Politically speaking, Rush was too conservative for some populists, and too populist for some conservatives, but for many of us, he was just right. He straddled the bridge between the high-minded intellectual conservatism of, say, the National Review, and the folksy workaday sort of conservatism of, say, Tucker Carlson. He managed to explain complex matters - with half his brain tied behind his back (just to make things fair) - in a way that was neither condescending nor oversimplified. He was a marvelous speaker, as even his worst critics will begrudgingly admit.


Now the marketplace is swamped with imitators – your Sean Hannity’s, your Alex Jones's, your Ben Shapiro’s – but in my view, there is only one Rush on the Mount Rushmore of conservative commentators. He is all of it. He is the whole damn thing. No one else comes remotely close. For ten years, he stood alone – almost completely alone – against the left-wing narratives advanced by an impenetrable media ecosystem. He alone found the chink in the armor. He pried open the door through which all have followed him.


All it took was a man with a microphone, and talent… ON LOAN… FROM GOD…

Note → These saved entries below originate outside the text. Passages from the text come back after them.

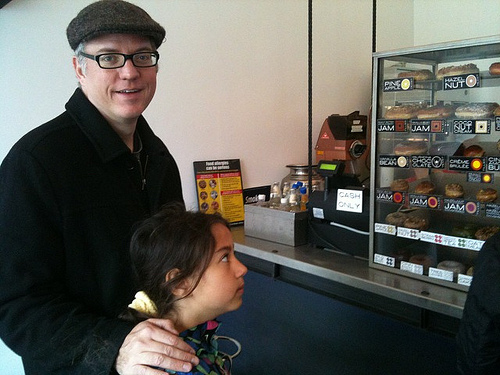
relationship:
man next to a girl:
[1, 1, 202, 374] [128, 211, 246, 374]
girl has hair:
[128, 211, 246, 374] [115, 212, 229, 327]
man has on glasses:
[1, 1, 202, 374] [79, 49, 159, 69]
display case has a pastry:
[378, 43, 500, 289] [461, 144, 484, 156]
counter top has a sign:
[225, 225, 467, 318] [194, 160, 247, 226]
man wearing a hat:
[1, 1, 202, 374] [67, 3, 166, 51]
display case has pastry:
[378, 43, 500, 289] [461, 144, 484, 156]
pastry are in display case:
[461, 144, 484, 156] [378, 43, 500, 289]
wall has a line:
[1, 0, 500, 375] [308, 1, 312, 164]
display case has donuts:
[378, 43, 500, 289] [446, 182, 465, 197]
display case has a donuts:
[378, 43, 500, 289] [446, 182, 465, 197]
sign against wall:
[194, 160, 247, 226] [1, 0, 500, 375]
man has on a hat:
[1, 1, 202, 374] [67, 3, 166, 51]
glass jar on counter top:
[283, 164, 324, 212] [225, 225, 467, 318]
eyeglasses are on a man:
[80, 47, 160, 67] [1, 1, 202, 374]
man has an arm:
[1, 1, 202, 374] [1, 146, 131, 371]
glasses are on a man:
[79, 49, 159, 69] [1, 1, 202, 374]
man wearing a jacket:
[1, 1, 202, 374] [1, 88, 187, 374]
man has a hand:
[1, 1, 202, 374] [114, 317, 200, 374]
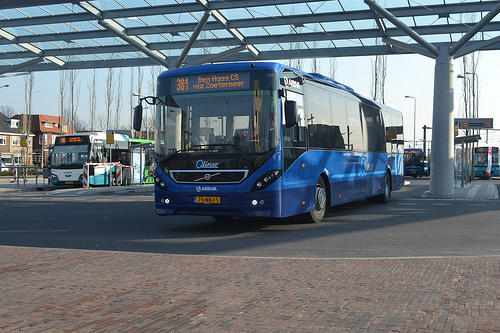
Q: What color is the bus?
A: Blue.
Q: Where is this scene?
A: Parking lot.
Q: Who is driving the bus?
A: Bus driver.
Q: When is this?
A: Daytime.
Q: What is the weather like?
A: Fair.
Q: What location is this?
A: Bus station.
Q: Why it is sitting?
A: Parked.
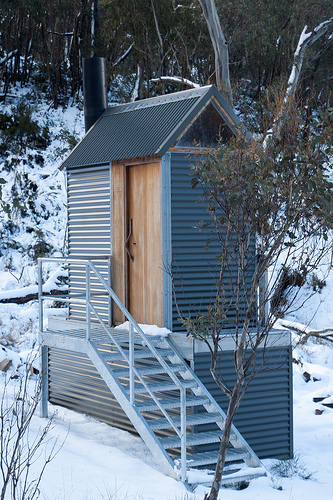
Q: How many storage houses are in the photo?
A: One.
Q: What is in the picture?
A: Storage house.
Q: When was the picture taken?
A: Daytime.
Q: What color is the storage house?
A: Blue.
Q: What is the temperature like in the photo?
A: Cold.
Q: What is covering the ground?
A: Snow.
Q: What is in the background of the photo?
A: Trees.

But alas, the man and his talent are gone. Presumably he's returned his talent to the Almighty, who will distribute it as He sees fit across ethereal airwaves man knows not. It is not for me to say. All I know is Rush's voice will never again be heard by mortal ears. We have lost our vox populi - that means "voice of the people" for those of you in Rio Linda - and he will be greatly missed.